EXTRACTED ENTRIES: Begin

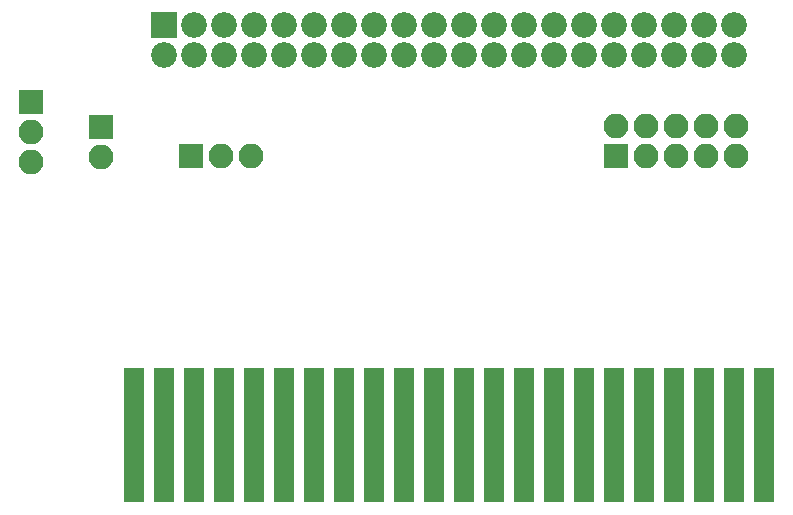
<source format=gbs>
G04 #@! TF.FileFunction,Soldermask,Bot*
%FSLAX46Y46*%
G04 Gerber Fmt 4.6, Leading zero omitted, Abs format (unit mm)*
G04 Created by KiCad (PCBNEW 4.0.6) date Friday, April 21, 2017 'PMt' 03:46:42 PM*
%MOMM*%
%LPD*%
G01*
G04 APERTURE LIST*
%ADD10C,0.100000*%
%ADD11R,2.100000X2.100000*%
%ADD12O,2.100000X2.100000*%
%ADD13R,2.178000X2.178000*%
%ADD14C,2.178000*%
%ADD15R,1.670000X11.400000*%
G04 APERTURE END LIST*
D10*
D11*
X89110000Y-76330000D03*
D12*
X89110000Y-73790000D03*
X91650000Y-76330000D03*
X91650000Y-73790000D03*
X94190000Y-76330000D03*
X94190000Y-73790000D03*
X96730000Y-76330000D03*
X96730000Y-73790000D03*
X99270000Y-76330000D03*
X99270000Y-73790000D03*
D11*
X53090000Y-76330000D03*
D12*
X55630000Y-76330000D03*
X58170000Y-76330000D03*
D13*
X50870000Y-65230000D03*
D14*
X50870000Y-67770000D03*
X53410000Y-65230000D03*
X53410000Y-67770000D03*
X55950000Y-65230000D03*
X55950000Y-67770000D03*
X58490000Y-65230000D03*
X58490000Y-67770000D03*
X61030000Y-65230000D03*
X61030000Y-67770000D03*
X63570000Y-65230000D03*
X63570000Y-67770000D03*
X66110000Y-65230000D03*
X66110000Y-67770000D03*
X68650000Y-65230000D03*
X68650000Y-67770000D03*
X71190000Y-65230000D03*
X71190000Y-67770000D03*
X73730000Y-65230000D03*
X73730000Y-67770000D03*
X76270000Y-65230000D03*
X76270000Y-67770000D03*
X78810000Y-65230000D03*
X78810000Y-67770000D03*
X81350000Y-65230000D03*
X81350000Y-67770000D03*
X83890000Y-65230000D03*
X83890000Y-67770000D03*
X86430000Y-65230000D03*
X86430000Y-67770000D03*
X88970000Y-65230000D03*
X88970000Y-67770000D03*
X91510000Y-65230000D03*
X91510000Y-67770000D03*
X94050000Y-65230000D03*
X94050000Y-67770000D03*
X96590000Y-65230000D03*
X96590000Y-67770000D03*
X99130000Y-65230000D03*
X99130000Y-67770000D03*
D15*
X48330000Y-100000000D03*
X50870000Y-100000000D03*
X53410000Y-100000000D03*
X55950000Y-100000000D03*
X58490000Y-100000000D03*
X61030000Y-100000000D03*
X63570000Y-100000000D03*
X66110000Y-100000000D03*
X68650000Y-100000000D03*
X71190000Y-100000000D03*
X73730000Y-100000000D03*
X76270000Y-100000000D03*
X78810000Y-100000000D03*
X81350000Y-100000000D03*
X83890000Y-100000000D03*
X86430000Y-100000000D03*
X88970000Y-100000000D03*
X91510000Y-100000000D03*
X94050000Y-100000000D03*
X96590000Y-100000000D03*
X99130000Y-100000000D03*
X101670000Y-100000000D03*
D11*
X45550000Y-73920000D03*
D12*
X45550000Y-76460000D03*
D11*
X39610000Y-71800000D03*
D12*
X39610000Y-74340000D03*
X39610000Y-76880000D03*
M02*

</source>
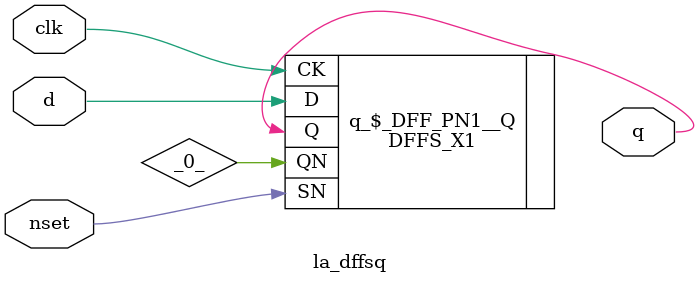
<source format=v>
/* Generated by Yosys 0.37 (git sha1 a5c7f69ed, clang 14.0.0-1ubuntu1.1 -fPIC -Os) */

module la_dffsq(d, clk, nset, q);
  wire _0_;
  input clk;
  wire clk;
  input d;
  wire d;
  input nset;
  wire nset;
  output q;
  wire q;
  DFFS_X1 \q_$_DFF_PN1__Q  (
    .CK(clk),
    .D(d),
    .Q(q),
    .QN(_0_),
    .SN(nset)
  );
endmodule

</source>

EXTRACTED ENTRIES: End

— ACTIVITY —
Word for word, give the entries above again, with no images included.

— EXERCISE SOLUTION —
<source format=gbs>
G04 #@! TF.FileFunction,Soldermask,Bot*
%FSLAX46Y46*%
G04 Gerber Fmt 4.6, Leading zero omitted, Abs format (unit mm)*
G04 Created by KiCad (PCBNEW 4.0.6) date Friday, April 21, 2017 'PMt' 03:46:42 PM*
%MOMM*%
%LPD*%
G01*
G04 APERTURE LIST*
%ADD10C,0.100000*%
%ADD11R,2.100000X2.100000*%
%ADD12O,2.100000X2.100000*%
%ADD13R,2.178000X2.178000*%
%ADD14C,2.178000*%
%ADD15R,1.670000X11.400000*%
G04 APERTURE END LIST*
D10*
D11*
X89110000Y-76330000D03*
D12*
X89110000Y-73790000D03*
X91650000Y-76330000D03*
X91650000Y-73790000D03*
X94190000Y-76330000D03*
X94190000Y-73790000D03*
X96730000Y-76330000D03*
X96730000Y-73790000D03*
X99270000Y-76330000D03*
X99270000Y-73790000D03*
D11*
X53090000Y-76330000D03*
D12*
X55630000Y-76330000D03*
X58170000Y-76330000D03*
D13*
X50870000Y-65230000D03*
D14*
X50870000Y-67770000D03*
X53410000Y-65230000D03*
X53410000Y-67770000D03*
X55950000Y-65230000D03*
X55950000Y-67770000D03*
X58490000Y-65230000D03*
X58490000Y-67770000D03*
X61030000Y-65230000D03*
X61030000Y-67770000D03*
X63570000Y-65230000D03*
X63570000Y-67770000D03*
X66110000Y-65230000D03*
X66110000Y-67770000D03*
X68650000Y-65230000D03*
X68650000Y-67770000D03*
X71190000Y-65230000D03*
X71190000Y-67770000D03*
X73730000Y-65230000D03*
X73730000Y-67770000D03*
X76270000Y-65230000D03*
X76270000Y-67770000D03*
X78810000Y-65230000D03*
X78810000Y-67770000D03*
X81350000Y-65230000D03*
X81350000Y-67770000D03*
X83890000Y-65230000D03*
X83890000Y-67770000D03*
X86430000Y-65230000D03*
X86430000Y-67770000D03*
X88970000Y-65230000D03*
X88970000Y-67770000D03*
X91510000Y-65230000D03*
X91510000Y-67770000D03*
X94050000Y-65230000D03*
X94050000Y-67770000D03*
X96590000Y-65230000D03*
X96590000Y-67770000D03*
X99130000Y-65230000D03*
X99130000Y-67770000D03*
D15*
X48330000Y-100000000D03*
X50870000Y-100000000D03*
X53410000Y-100000000D03*
X55950000Y-100000000D03*
X58490000Y-100000000D03*
X61030000Y-100000000D03*
X63570000Y-100000000D03*
X66110000Y-100000000D03*
X68650000Y-100000000D03*
X71190000Y-100000000D03*
X73730000Y-100000000D03*
X76270000Y-100000000D03*
X78810000Y-100000000D03*
X81350000Y-100000000D03*
X83890000Y-100000000D03*
X86430000Y-100000000D03*
X88970000Y-100000000D03*
X91510000Y-100000000D03*
X94050000Y-100000000D03*
X96590000Y-100000000D03*
X99130000Y-100000000D03*
X101670000Y-100000000D03*
D11*
X45550000Y-73920000D03*
D12*
X45550000Y-76460000D03*
D11*
X39610000Y-71800000D03*
D12*
X39610000Y-74340000D03*
X39610000Y-76880000D03*
M02*

</source>
<source format=v>
/* Generated by Yosys 0.37 (git sha1 a5c7f69ed, clang 14.0.0-1ubuntu1.1 -fPIC -Os) */

module la_dffsq(d, clk, nset, q);
  wire _0_;
  input clk;
  wire clk;
  input d;
  wire d;
  input nset;
  wire nset;
  output q;
  wire q;
  DFFS_X1 \q_$_DFF_PN1__Q  (
    .CK(clk),
    .D(d),
    .Q(q),
    .QN(_0_),
    .SN(nset)
  );
endmodule

</source>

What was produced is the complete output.